No entanto, é bem diferente quando falamos com imigrantes de várias partes e ouvimos dizer que nos queixamos muito e sobre quase tudo, mas que temos uma vida tranquila, pacata e boa como há em poucas partes.
Estas considerações vêm a propósito da forma como somos vistos por aqueles que procuram o nosso país em desespero porque a guerra, o ódio ou o radicalismo já não lhes permite serem cidadãos na sua própria pátria.
Na nossa memória colectiva estão os exilados políticos do Estado Novo e os refugiados dos novos países africanos que nasceram com o fim do império colonial. Foram acontecimentos duros e traumáticos, para os próprios e para a sociedade portuguesa, mas, apesar de tudo, não atingiram os patamares de violência e crueldade que enchem diariamente os telejornais, mesmo descontando a diferença abissal face aos nossos dias em termos de exposição mediática. Quem vem de regiões exangues pela guerra como o Magebe e o Médio Oriente ou da África Subsariana, para ficarmos só por África, encontra em Portugal a mais saborosa das recompensas: a segurança!
Para os portugueses, no entanto, é difícil imaginar a vida truncada de um dia para o outro pelos acontecimentos da guerra, a família destroçada, filhos perdidos, vizinhos desaparecidos, empregos desfeitos, lutas diárias pela água e pelo pão que há muito deixaram de estar garantidos.

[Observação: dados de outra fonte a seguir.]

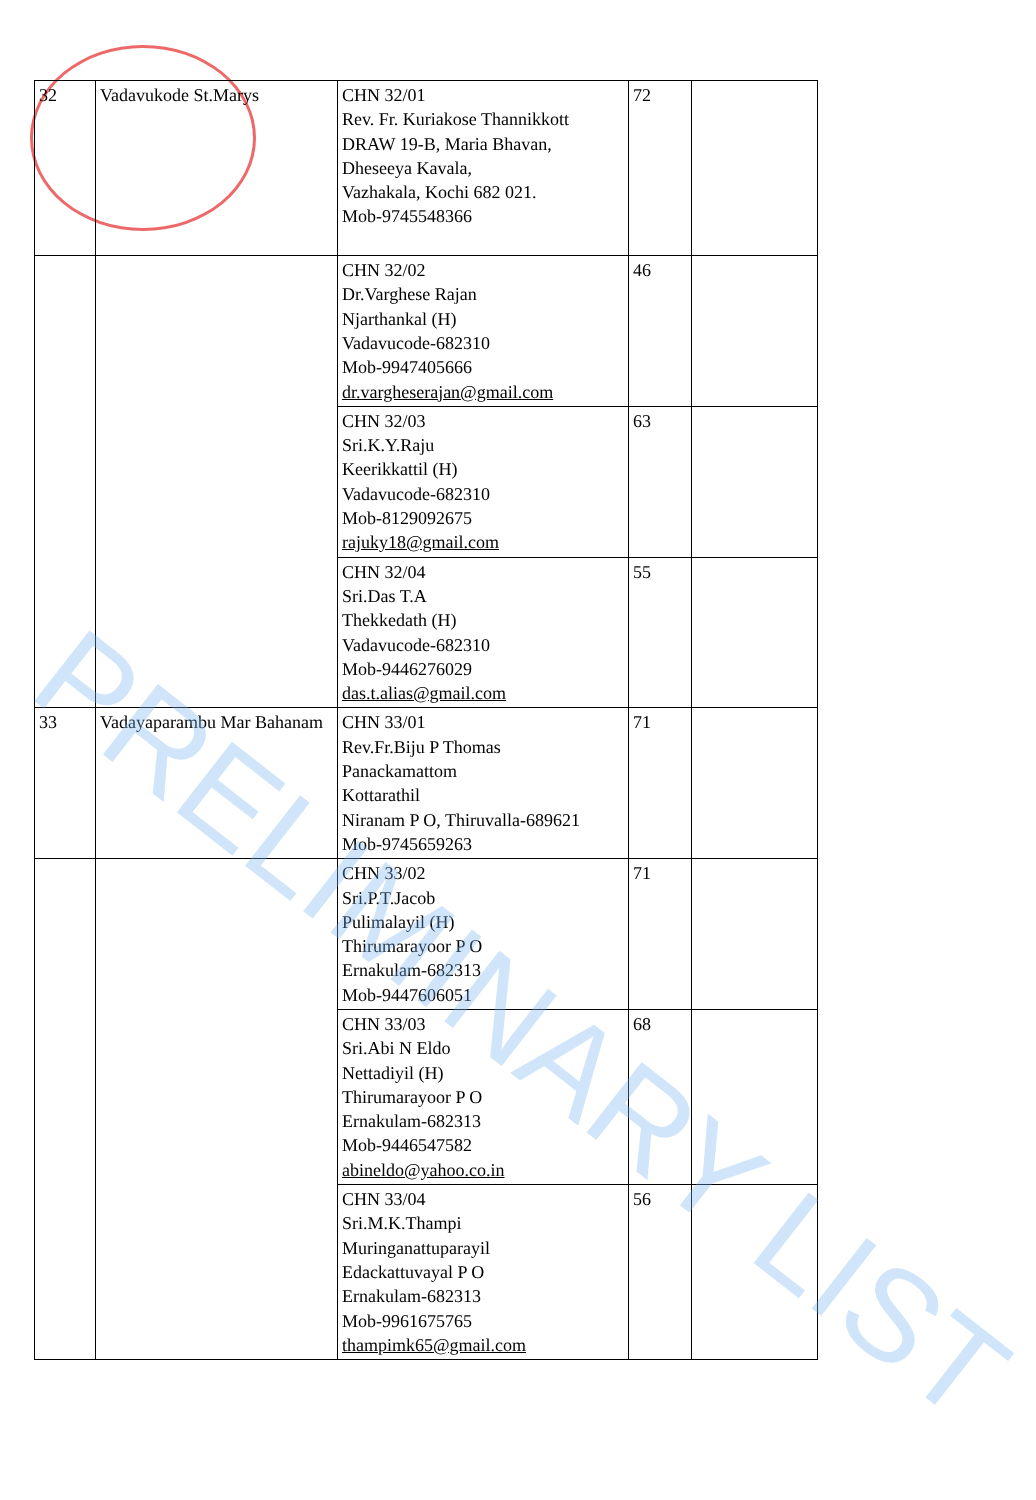| 32 | Vadavukode St.Marys | CHN 32/01 Rev. Fr. Kuriakose Thannikkott DRAW 19-B, Maria Bhavan, Dheseeya Kavala, Vazhakala, Kochi 682 021. Mob-9745548366 | 72 | |
| | | CHN 32/02 Dr.Varghese Rajan Njarthankal (H) Vadavucode-682310 Mob-9947405666 dr.vargheserajan@gmail.com | 46 | |
| | | CHN 32/03 Sri.K.Y.Raju Keerikkattil (H) Vadavucode-682310 Mob-8129092675 rajuky18@gmail.com | 63 | |
| | | CHN 32/04 Sri.Das T.A Thekkedath (H) Vadavucode-682310 Mob-9446276029 das.t.alias@gmail.com | 55 | |
| 33 | Vadayaparambu Mar Bahanam | CHN 33/01 Rev.Fr.Biju P Thomas Panackamattom Kottarathil Niranam P O, Thiruvalla-689621 Mob-9745659263 | 71 | |
| | | CHN 33/02 Sri.P.T.Jacob Pulimalayil (H) Thirumarayoor P O Ernakulam-682313 Mob-9447606051 | 71 | |
| | | CHN 33/03 Sri.Abi N Eldo Nettadiyil (H) Thirumarayoor P O Ernakulam-682313 Mob-9446547582 abineldo@yahoo.co.in | 68 | |
| | | CHN 33/04 Sri.M.K.Thampi Muringanattuparayil Edackattuvayal P O Ernakulam-682313 Mob-9961675765 thampimk65@gmail.com | 56 | |
PRELIMINARY LIST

Para os jovens e crianças, a fragilidade da sua condição amplia os problemas, interrompe-lhes os estudos, leva-lhes os amigos, obriga-os a fugir e a sobreviver sem lançar raízes em parte nenhuma quando a idade pede sonhos e a realidade impõe pesadelos.
Fugiram a pé, em contentores e caixas de camiões, apanharam boleias, subornaram, trocaram haveres, passaram por situações que querem esquecer, mas chegaram ao mar e reuniram o necessário para comprar meio metro quadrado em qualquer coisa que flutuasse e navegaram com o coração nas mãos à espera do milagre da chegada.
Mas chegaram, e o destino trouxe-os a Portugal, muito vezes sem que esse fosse o seu objectivo principal. E então descobriram um país onde a violência não é regra, onde o clima é ameno e as pessoas querem e sabem acolher. Como qualquer rosa tem espinhos, mas esses são de pouca monta depois do calvário que passaram, por isso abrem sorrisos e dizem à boca cheia 'Portugal é espectacular!', ganham crescentemente um sentimento de gratidão e de pertença, reganham confiança e voltam a sonhar. Muitos querem ser portugueses, e, para além da escola, o desporto é uma grande máquina integradora que pode ajudá-los a tirar partido do privilégio que foi terem aportado ao nosso país e pode também ajudar Portugal a tirar da sua gratidão e do seu potencial o melhor partido. Afinal somos um país feito de mundo e temos no nosso universalismo a nossa maior força. Só assim se explica que um país tão pequeno tenha um fenómeno clubístico como o Benfica e que um clube desta grandeza abra as portas e dedique atenção desta maneira a um punhado de jovens. Merecem-nos tudo, e nós sabemos disso: Carrega, Benfica!"